+++ Document passage

Eight NHS laptops - one with 8.6m patient records - go missing

According to a report in The Sun newspaper, the eight laptops were part of a batch of 20 stored by London Health Programmes, a medical research facility.

Eight of the notebooks, says the newspaper, have been recovered but a search is still being carried out for the other 12.

"The unencrypted laptop contains sensitive details of 8.63 million people plus records of 18 million hospital visits, operations and procedures", adds the paper.

The Sun goes on to say that, although the loss was reported as a theft it is not yet clear if the laptops - worth £10,000 each - were stolen, mislaid or dumped.

Both the police and the Information Commissioner's Office are said to be investigating the saga.

Reaction to news of the potentially serious NHS data loss was swift and condemning from the IT security vendor community.

Nick Lowe, head of Check Point Software's sales for Western Europe, said that the scale of this potential data loss drives home just how essential it is to have mandatory, strong encryption on all sensitive, personal information on laptops and portable storage devices - even if those devices are stored in supposedly secure areas within buildings.

++++++

▶ [Exercise set]
**1)** Can you quote the article on the missing NHS laptops word for word, starting at "Eight of the" and ending at "mislaid or dumped."?
**2)** How would you put this sentence from the article on the missing NHS laptops into Spanish: "Both the police and the Information Commissioner's Office are said to be investigating the saga."
The listing comes from a different source than the article on the missing NHS laptops.

+++ Data under study

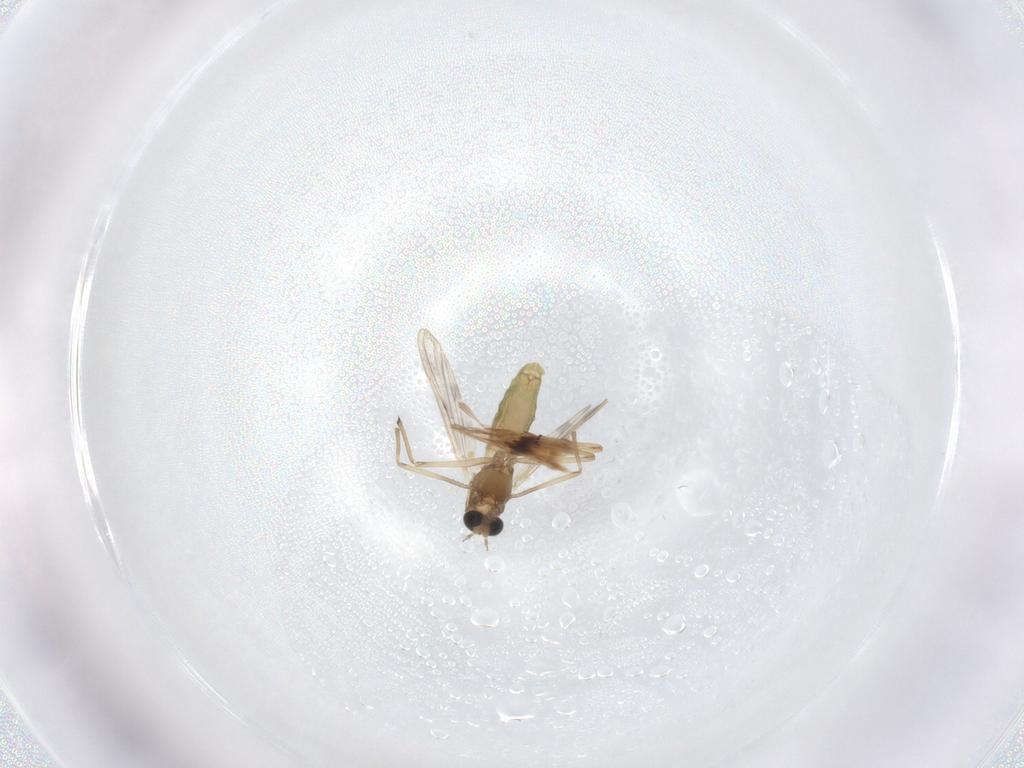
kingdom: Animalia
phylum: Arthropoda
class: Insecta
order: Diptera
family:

++++++
+++ Data under study

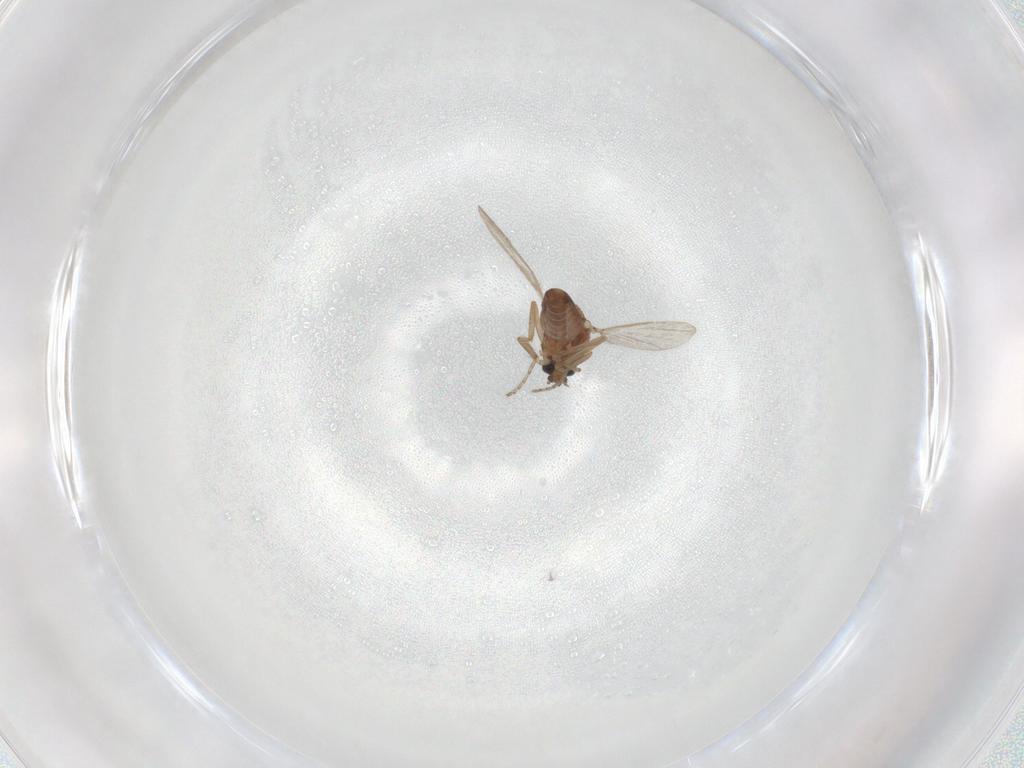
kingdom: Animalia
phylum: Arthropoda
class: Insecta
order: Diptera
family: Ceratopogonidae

++++++
+++ Data under study

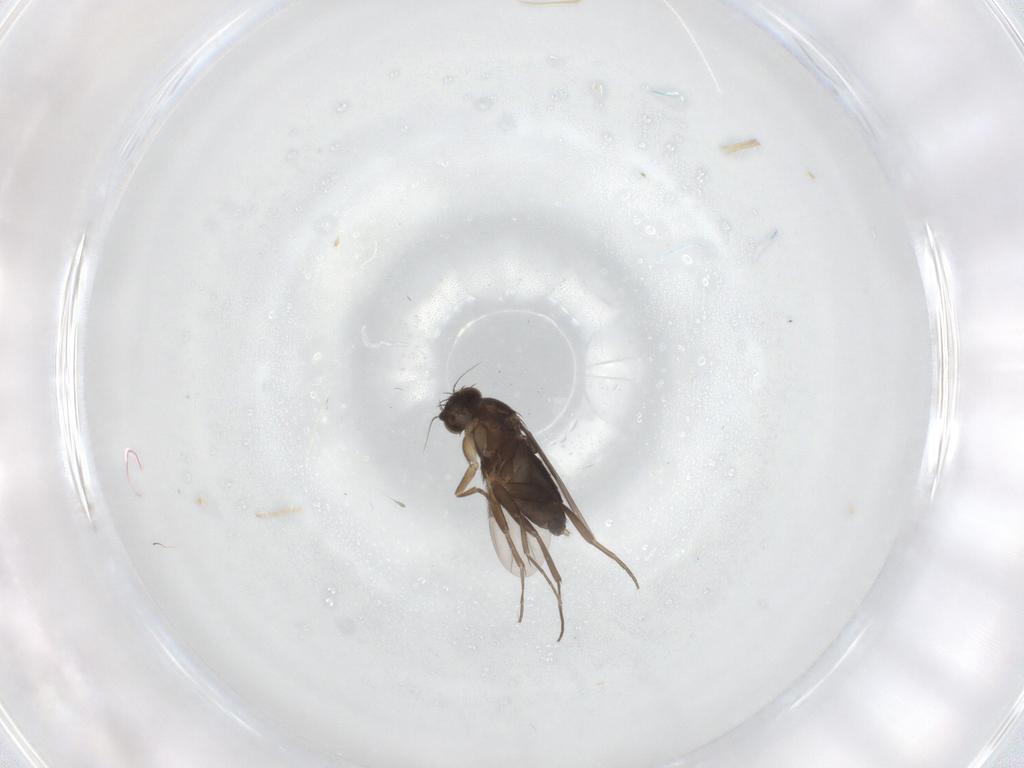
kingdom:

++++++

▶ [Answers]
**1)**
Eight of the notebooks, says the newspaper, have been recovered but a search is still being carried out for the other 12.

"The unencrypted laptop contains sensitive details of 8.63 million people plus records of 18 million hospital visits, operations and procedures", adds the paper.

The Sun goes on to say that, although the loss was reported as a theft it is not yet clear if the laptops - worth £10,000 each - were stolen, mislaid or dumped.

**2)** Se dice que tanto la policía como la Oficina del Comisionado de Información están investigando el asunto.